_ASSIGNMENT A_
In the passage on economic forecasting, rewrite the part that opens with the words containing "Similarly, the United" and closes with "and international safety.", swapping "United Nations" for "UN".
_ASSIGNMENT B_
Answer these questions from the passage on economic forecasting:
(i) In what year did Stephen Hall join the University of Leicester?
(ii) Since what decade have organizations such as the ECB, IMF and World Bank used large econometric models?
(iii) Between which years did the work with the UN on the supply side of the economy take place?
_ASSIGNMENT C_
Write the next part of the passage on economic forecasting, picking up right after its final sentence.

==== PASSAGE SHOWN ====

The European Central Bank (ECB) uses forecasting tools to make predictions about the Eurozone economy as a whole. The University of Leicester has worked with the ECB to modify its main forecasting tool to improve its ability to take effective and timely action to keep inflation low and minimise deflation.

Similarly, the United Nations prepares a submission to each G8 Summit which includes forecasting and policy analysis based on the economies of the 193 member states. The forecasting tool used to create this submission has also been created in collaboration with the University of Leicester. These modelling tools help the world's most powerful leaders - both political and financial - to make informed and timely decisions about issues affecting economic stability, global food security and international safety.

Underpinning research

Large econometric models have been used by organisations such as the European Central Bank (ECB), IMF and World Bank to make predictions about the economy since the 1970s. These statistical frameworks can be used to analyse a scenario with multiple contributing factors, including those which contain an element of uncertainty. These econometric models can be used to analyse the potential effects of governmental actions and are therefore useful forecasting tools for policymakers, enabling them to "test out" the impact of decisions before they are made.

Stephen Hall, professor of economics at the University of Leicester, is an expert in the theory and design which underpins such models. Early econometric models were flawed in that they ignored both expectation effects and the supply side of the economy. This created serious difficulties in effectively and accurately modelling national and international economic trends. Throughout the 1980s and 1990s, academic economists played an important role finding solutions to these difficulties and Professor Hall was a key contributor to this work.

Since joining the University of Leicester in 2005, Professor Hall has continued his research in this area, working in collaboration with global organisations such as the ECB and United Nations (UN) to refine his economic theories and apply them in real-world settings. This has resulted in novel research and impact of worldwide reach and significance.

Incorporating supply side economics into an econometric model for the UN

Work in collaboration with the UN between 2007 and 2012 addressed the difficulties associated with incorporating the supply side of the economy into an econometric model. Supply side economics is concerned with the supply of goods and services within an economy. Early econometric models concentrated on the demand side of the economy. This made it impossible to analyse supply-side policies, such as the lowering of income tax and capital gains tax rates, or the reduction of regulation, making it difficult to fully understand the longer-run development of economies which is generally understood to be dominated by supply-side effects.

==== DATASET EXTRACT ====

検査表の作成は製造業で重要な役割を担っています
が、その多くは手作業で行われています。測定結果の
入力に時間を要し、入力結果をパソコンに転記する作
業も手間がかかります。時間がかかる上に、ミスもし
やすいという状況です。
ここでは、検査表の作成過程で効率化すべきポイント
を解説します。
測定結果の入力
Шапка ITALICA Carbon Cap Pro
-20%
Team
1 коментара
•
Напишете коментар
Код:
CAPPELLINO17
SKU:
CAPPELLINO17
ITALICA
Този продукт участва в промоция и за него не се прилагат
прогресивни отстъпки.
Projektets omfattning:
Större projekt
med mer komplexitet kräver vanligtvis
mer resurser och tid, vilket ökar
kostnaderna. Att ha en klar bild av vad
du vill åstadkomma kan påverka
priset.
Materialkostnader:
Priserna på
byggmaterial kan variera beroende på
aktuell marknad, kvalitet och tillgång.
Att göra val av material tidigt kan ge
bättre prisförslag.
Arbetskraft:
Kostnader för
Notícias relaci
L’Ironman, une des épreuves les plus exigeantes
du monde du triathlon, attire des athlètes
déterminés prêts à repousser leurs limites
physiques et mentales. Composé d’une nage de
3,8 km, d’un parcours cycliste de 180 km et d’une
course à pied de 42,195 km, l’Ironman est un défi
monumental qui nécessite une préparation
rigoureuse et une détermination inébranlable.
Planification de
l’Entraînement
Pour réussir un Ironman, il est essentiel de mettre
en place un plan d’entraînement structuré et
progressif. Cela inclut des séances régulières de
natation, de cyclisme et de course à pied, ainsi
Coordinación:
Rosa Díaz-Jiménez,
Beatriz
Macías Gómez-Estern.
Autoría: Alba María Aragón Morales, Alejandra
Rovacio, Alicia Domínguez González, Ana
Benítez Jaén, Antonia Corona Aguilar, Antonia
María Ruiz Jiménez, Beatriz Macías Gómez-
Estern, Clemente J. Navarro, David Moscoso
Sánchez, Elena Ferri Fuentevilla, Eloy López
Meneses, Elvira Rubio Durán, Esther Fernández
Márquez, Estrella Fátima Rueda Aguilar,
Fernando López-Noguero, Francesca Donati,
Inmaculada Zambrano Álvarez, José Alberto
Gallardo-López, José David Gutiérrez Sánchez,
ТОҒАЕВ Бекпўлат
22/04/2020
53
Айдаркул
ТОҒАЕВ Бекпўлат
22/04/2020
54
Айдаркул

====

_TASK OUTPUT A_
Similarly, the UN prepares a submission to each G8 Summit which includes forecasting and policy analysis based on the economies of the 193 member states. The forecasting tool used to create this submission has also been created in collaboration with the University of Leicester. These modelling tools help the world's most powerful leaders - both political and financial - to make informed and timely decisions about issues affecting economic stability, global food security and international safety.

_TASK OUTPUT B_
(i) 2005
(ii) The 1970s
(iii) Between 2007 and 2012

_TASK OUTPUT C_
The solution was offered by econometrically estimating a set of equations which acted as the core of a large econometric model. These equations were based around a production function and were estimated in a consistent way with full cross equation restrictions using co-integration (see [Ref 3], [Ref 4] and [Ref 5]; the co-author of [Ref 3] is a former student of Hall's who is now based at the International Monetary Fund, the co-author of [Ref 4] is a long-time collaborator of Hall who is now retired, the co-authors of [Ref 5] are the same long-time collaborator and two former research assistants one of whom is now at Brunel and the other at the Monetary Authority of Hong Kong).

Professor Hall's contribution to the research project with the UN was to adapt this approach to the setting of a large multi-country model. The project with the United Nations has involved the creation of a complete world model with more than 180 countries represented. Although data limitations for some countries has meant that not every country can have a fully articulated supply side, all the major developed countries were treated in this way, as well as many of the others.

Incorporating learning into an econometric model for the ECB

Early econometric models were flawed in that they largely ignored expectation effects, i.e. how previously formed expectations can alter emotional responses to an event itself. Work in the 1980s recognised that incorporating human expectations into the model was crucial when studying how a large number of individuals, firms or organisations make choices under uncertainty.

However, more recently, problems associated with the extreme assumptions required for rational expectations have become apparent. By basing their analysis on a model which used rational expectation, it was essentially impossible to analyse the possible costs of a policy which is strongly affected by the expectations of economic agents (i.e. those people whose actions affect the economy, typically producers or consumers) and where agents get their expectations wrong.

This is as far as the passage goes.